Last time, we took a look at an interactive scatter plot that suggested how certain stats in college basketball might be related to winning percentage. Today, we’re going to push that further several ways:
- We’ll explore what correlation is in more detail,
- We’ll build a chart with Observable, and
- We’ll use a different data set with more variables and a different focus
The end product
Here’s a refined version of the chart we saw last time:
Correlation?
In statistics, the correlation between two numeric variables is a single number intended to quantify the strength of the linear relationship between those variables. It satisfies the following :
- The correlation is always between -1 and 1.
- The endpoints +/- 1 indicate a perfect linear relationship.
- A positive number indicates a positive linear relationship; thus, when one quantity increases, the other also generally increases.
- A negative number indicates a negative linear relationship; when one quantity increases, the other generally decreases.
- A number close to zero indicates a weak linear relationship.
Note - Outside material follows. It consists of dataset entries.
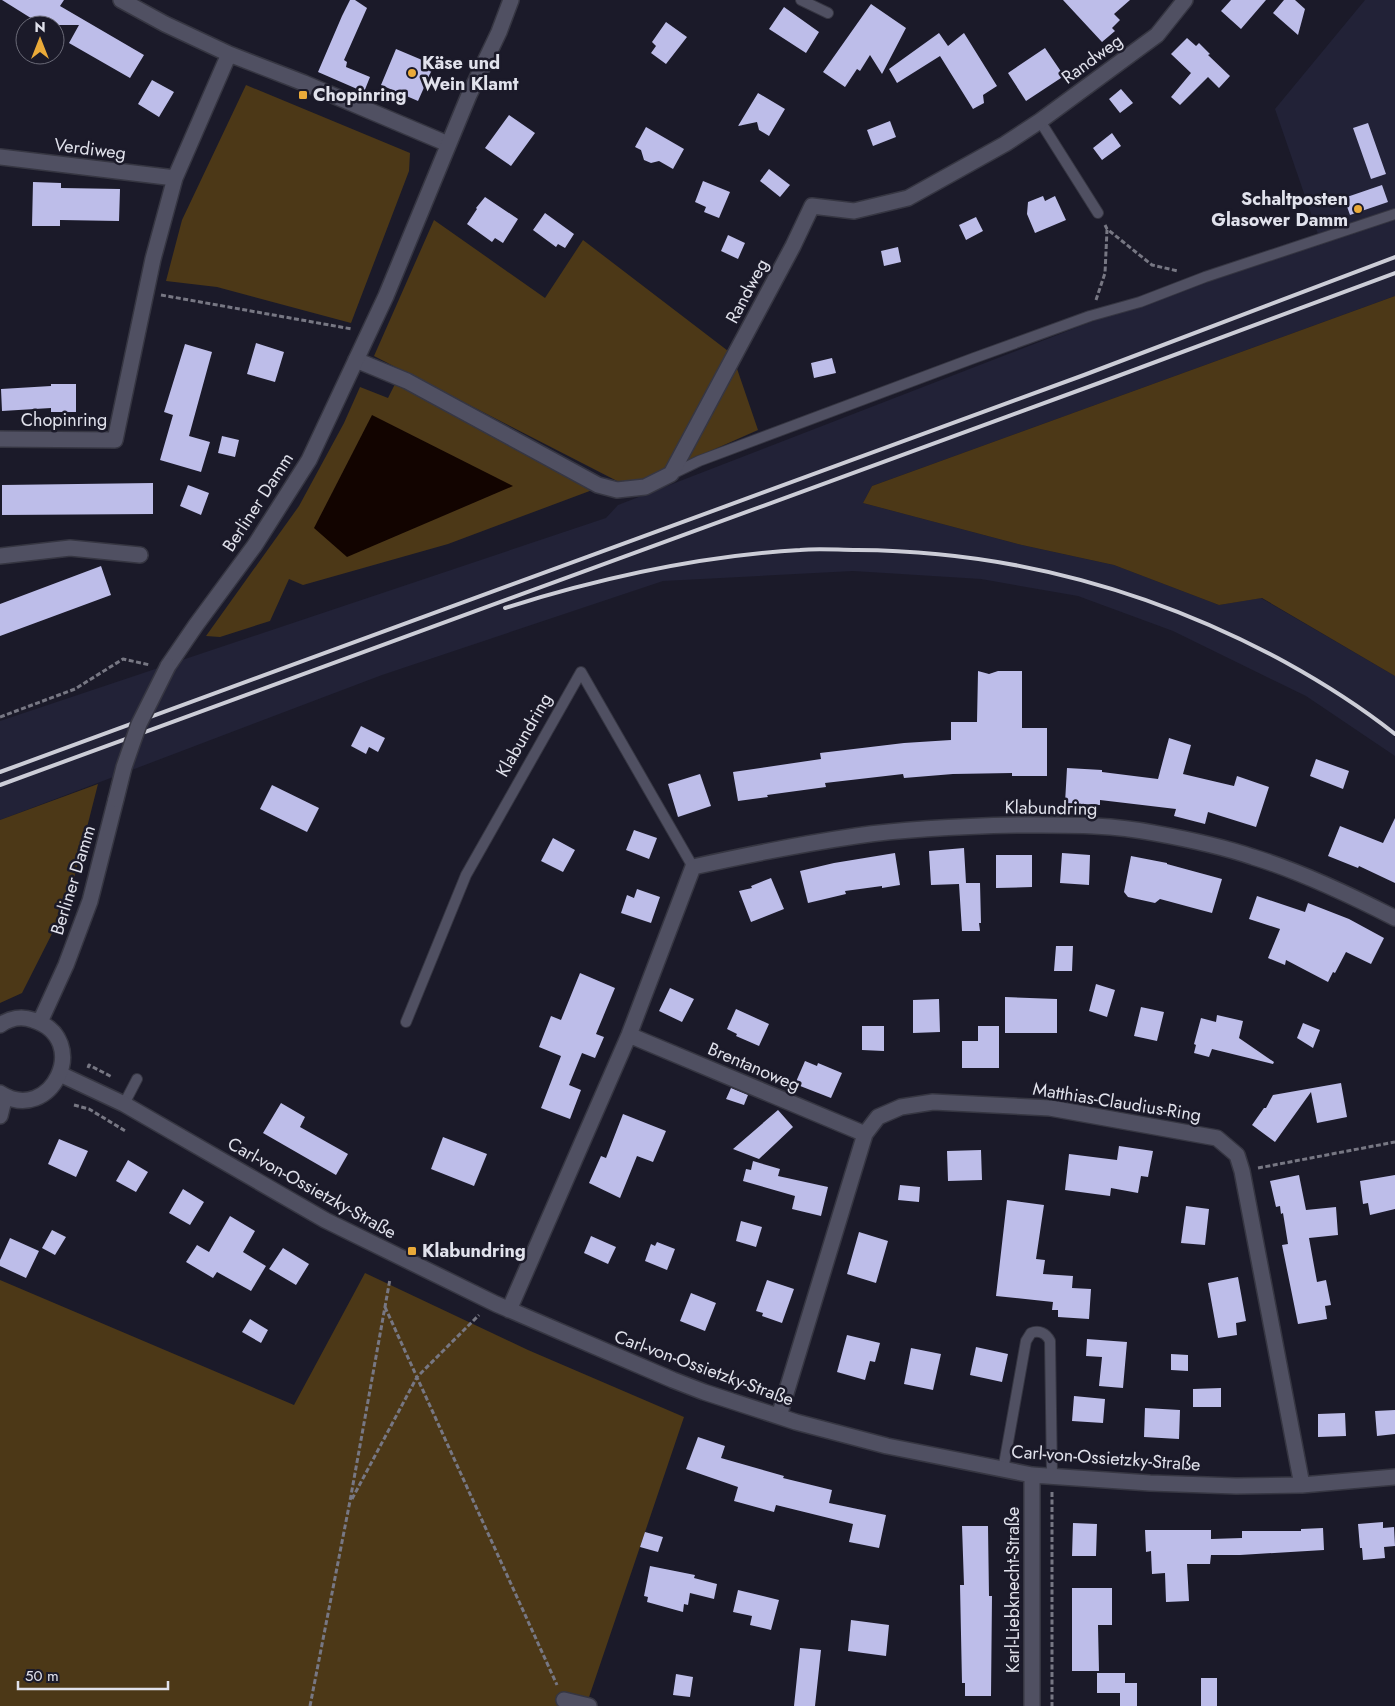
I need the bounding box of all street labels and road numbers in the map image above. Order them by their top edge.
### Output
street label: Randweg [1056,28,1128,90]
street label: Verdiweg [53,132,127,166]
street label: Randweg [719,254,775,328]
street label: Chopinring [21,407,107,433]
street label: Berliner Damm [216,447,300,557]
street label: Klabundring [490,688,558,782]
street label: Klabundring [1004,794,1098,822]
street label: Berliner Damm [44,822,102,938]
street label: Brentanoweg [704,1036,804,1098]
street label: Matthias-Claudius-Ring [1031,1076,1203,1128]
street label: Carl-von-Ossietzky-Straße [223,1131,401,1245]
street label: Carl-von-Ossietzky-Straße [611,1323,797,1413]
street label: Carl-von-Ossietzky-Straße [1011,1438,1201,1478]
street label: Karl-Liebknecht-Straße [1000,1507,1026,1673]

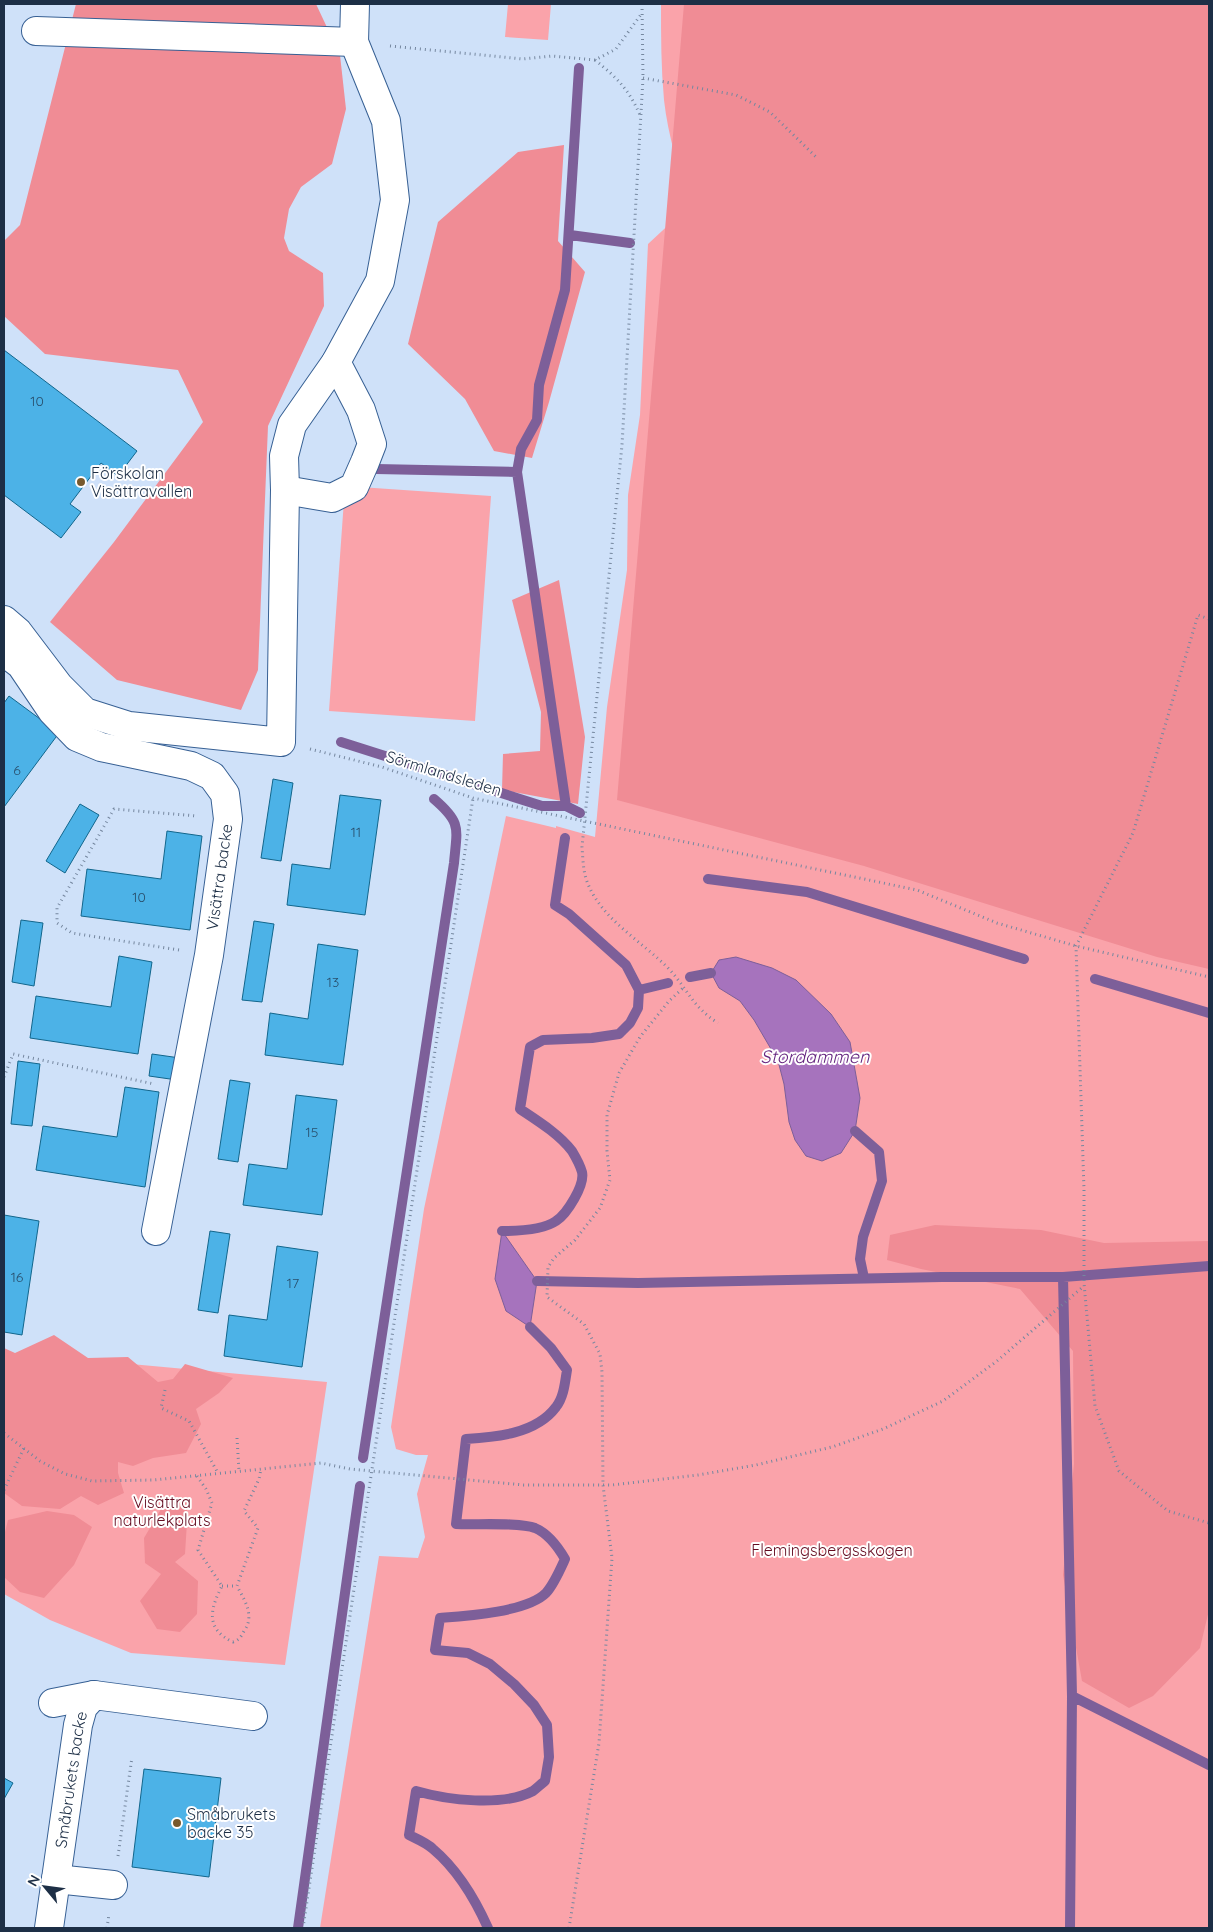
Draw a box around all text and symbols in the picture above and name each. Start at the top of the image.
house number: 10 [30,392,44,410]
place label: Förskolan Visättravallen [91,463,192,501]
marker: Förskolan Visättravallen [75,476,87,488]
street label: Sörmlandsleden [384,746,504,800]
house number: 6 [13,761,21,779]
street label: Visättra backe [202,823,236,931]
house number: 11 [351,823,361,841]
house number: 10 [132,888,146,906]
house number: 13 [327,973,339,991]
water label: Stordammen [761,1045,870,1068]
house number: 15 [306,1123,318,1141]
house number: 16 [11,1268,24,1286]
house number: 17 [287,1274,299,1292]
park label: Visättra naturlekplats [113,1492,211,1530]
park label: Flemingsbergsskogen [751,1540,913,1560]
street label: Småbrukets backe [51,1709,91,1849]
place label: Småbrukets backe 35 [187,1804,276,1842]
marker: Småbrukets backe 35 [171,1817,183,1829]
north arrow [20,1862,70,1912]
text: N [23,1872,44,1890]

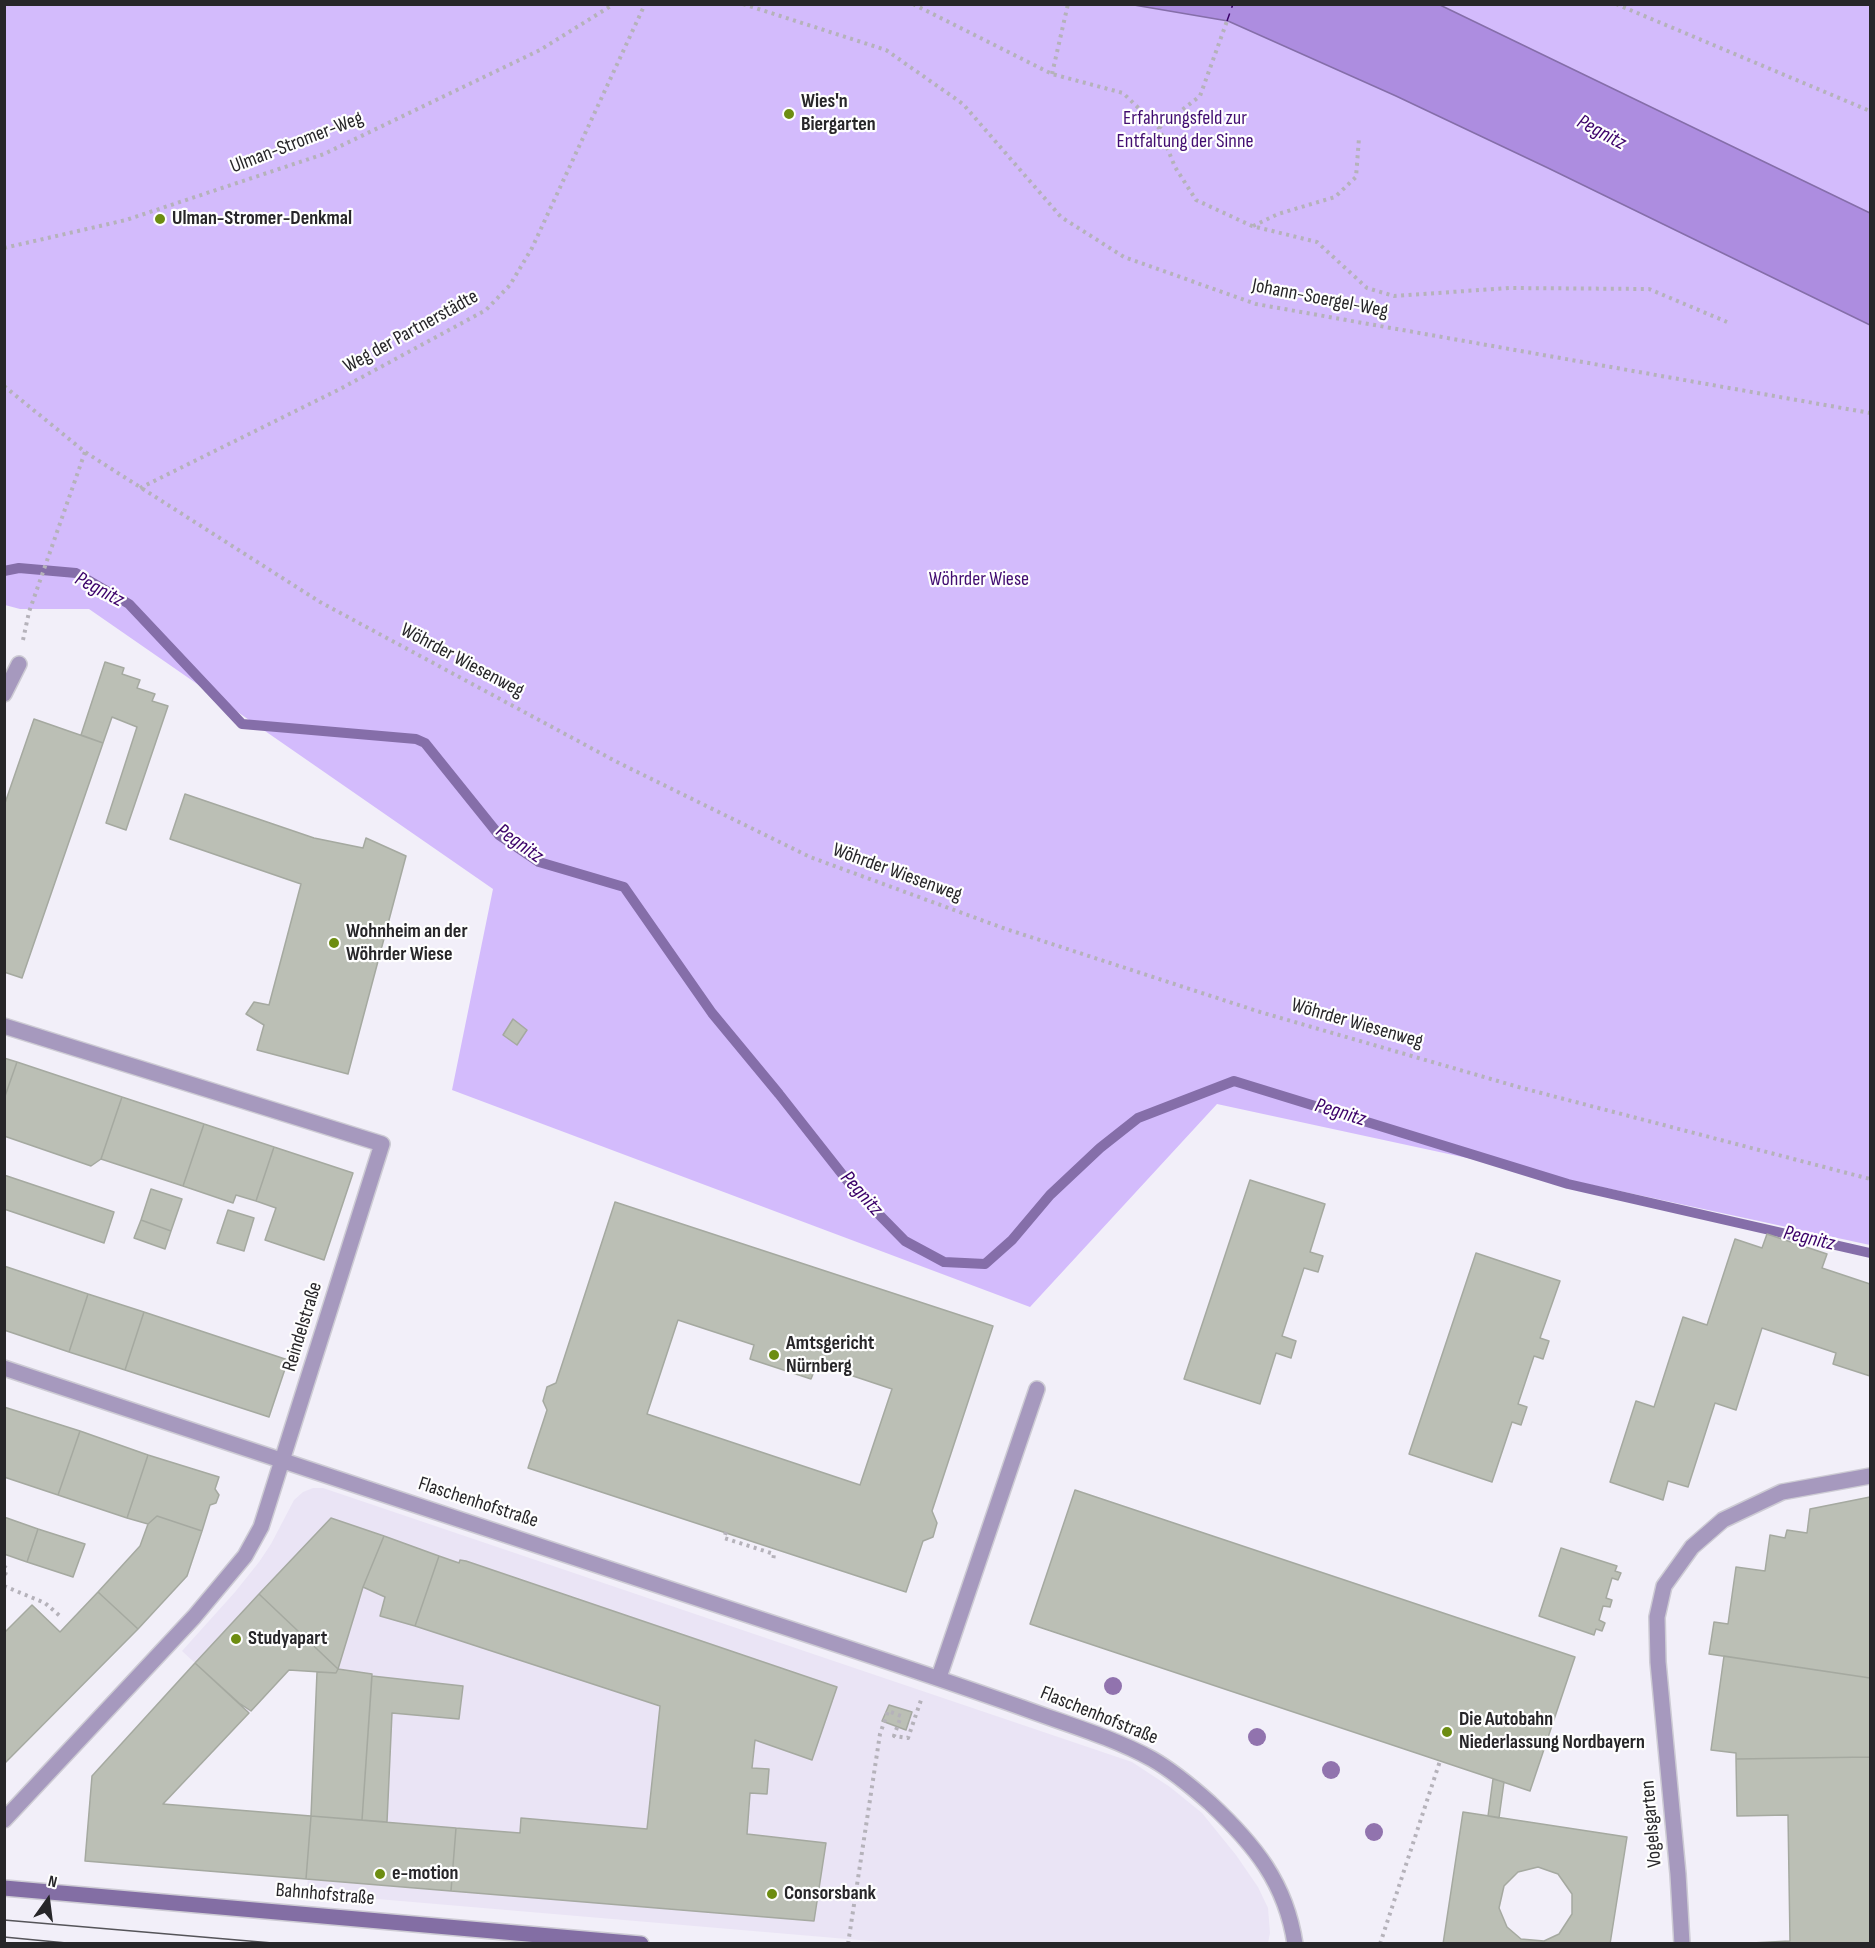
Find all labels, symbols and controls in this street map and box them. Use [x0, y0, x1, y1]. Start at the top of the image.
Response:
place label: Wies'n Biergarten [801, 90, 876, 137]
street label: Ulman-Stromer-Weg [227, 107, 367, 179]
marker: Wies'n Biergarten [782, 107, 796, 121]
park label: Erfahrungsfeld zur Entfaltung der Sinne [1117, 107, 1253, 154]
water label: Pegnitz [1572, 110, 1630, 156]
place label: Ulman-Stromer-Denkmal [172, 207, 352, 231]
marker: Ulman-Stromer-Denkmal [153, 212, 167, 226]
street label: Johann-Soergel-Weg [1250, 274, 1390, 324]
street label: Weg der Partnerstädte [339, 285, 483, 379]
water label: Pegnitz [70, 567, 128, 613]
park label: Wöhrder Wiese [929, 568, 1029, 592]
street label: Wöhrder Wiesenweg [396, 618, 528, 704]
water label: Pegnitz [491, 819, 547, 869]
street label: Wöhrder Wiesenweg [829, 838, 965, 908]
place label: Wohnheim an der Wöhrder Wiese [346, 920, 468, 967]
marker: Wohnheim an der Wöhrder Wiese [327, 936, 341, 950]
street label: Wöhrder Wiesenweg [1288, 994, 1426, 1054]
water label: Pegnitz [1312, 1093, 1368, 1133]
water label: Pegnitz [834, 1166, 888, 1222]
water label: Pegnitz [1781, 1221, 1837, 1257]
street label: Reindelstraße [278, 1279, 328, 1375]
place label: Amtsgericht Nürnberg [786, 1332, 874, 1379]
marker: Amtsgericht Nürnberg [767, 1348, 781, 1362]
street label: Flaschenhofstraße [415, 1472, 541, 1534]
place label: Studyapart [248, 1627, 327, 1651]
marker: Studyapart [229, 1632, 243, 1646]
street label: Flaschenhofstraße [1037, 1682, 1161, 1750]
place label: Die Autobahn Niederlassung Nordbayern [1459, 1708, 1645, 1755]
marker: Die Autobahn Niederlassung Nordbayern [1440, 1725, 1454, 1739]
street label: Vogelsgarten [1636, 1779, 1668, 1869]
place label: e-motion [392, 1862, 458, 1886]
marker: e-motion [373, 1867, 387, 1881]
north arrow [18, 1870, 78, 1930]
text: N [46, 1872, 59, 1892]
street label: Bahnhofstraße [275, 1879, 375, 1911]
place label: Consorsbank [784, 1882, 876, 1906]
marker: Consorsbank [765, 1887, 779, 1901]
These ideas are illustrated in the interactive figure below.
It’s worth mentioning that correlation is an example of a summary statistic. Thus, it captures some big picture characteristic of the data in a single quantity. It must certainly miss some details to do so. The differences between the big picture and the minute details are illustrated nicely in this recent article from Scientific American.
An activity
OK, it’s your turn to build a scatter plot that looks something like the one at the top of this page. To do so:
- Log onto Observable and create a new notebook
- Download this data and attach it to your notebook
- Create a chart cell to generate a scatter plot
- Customize the scatter plot.
An assignment
I’ll post more formal details on this soon but, I’d like you to create a new WordPress post that embeds scatter plots using this same data using both Datawrapper and Observable. I’d love to hear your preferences!